I am using postgres 9.3 and trying to ensure that stored procedures are called in order when invoked from an sql statement. Does the following work (ensuring that foo() is called first and then bar())?
select null::void from (
select 1 from foo()
union select 1 from bar() ) _;
How about the following as well? [NB as it stands just a slightly more longer-winded version of the above -- what I'm after is whether in general CTEs will be executed in order of "invocation", in order of specification, or is it undefined?]
with x as ( select foo() ),
y as ( select bar() )
select null::void from ( select 1 from x union select 1 from y );
In addition to whether the proceeding work, is there a more idiomatic way to ensure execution order (with arbitrary/unimportant return values)? Perhaps just?
select null::void from ( select foo(), bar() ) _;
UPDATE -- to explain why:
What I'm hoping is that, if I specify my functions in sql, the optimizer can eliminate common subexpressions (etc), while keeping in order the parts that contain DDL. For instance, if foo, bar are
create function foo() returns void language sql as $$
with x as (select is_immutable())
select is_volatile(x.is_immutable) from x
$$;
create function bar() returns void language sql as $$
with x as (select is_immutable())
select is_volatile_2(x.is_immutable) from x
$$;
The optimizer will inline them in sql, and be able to factor out the call to is_immutable()
, while still keeping the volatile calls in order.
Punchline (if you don't want to read all of Craig's patient explanation)

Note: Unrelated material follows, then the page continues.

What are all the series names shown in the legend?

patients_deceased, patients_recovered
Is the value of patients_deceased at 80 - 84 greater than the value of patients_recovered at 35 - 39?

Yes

The optimizer will inline "language sql" procedures, but it won't eliminate "common subexpressions" (or at least not in the way I was hoping). Thus, trying to affect order or execution within one statement, rather than use more than one statement, wouldn't be helpful, at least for what I was trying to accomplish. There is one trick listed below using CTEs that will work -- but as noted by @harmic in the comments, it might not work in future versions of postgres, and could introduce hard-to-find sporadic errors if this happens.... I'm not convinced that it would never be useful to control execution order, but Craig's advice to make sure you have a good reason before trying is certainly good.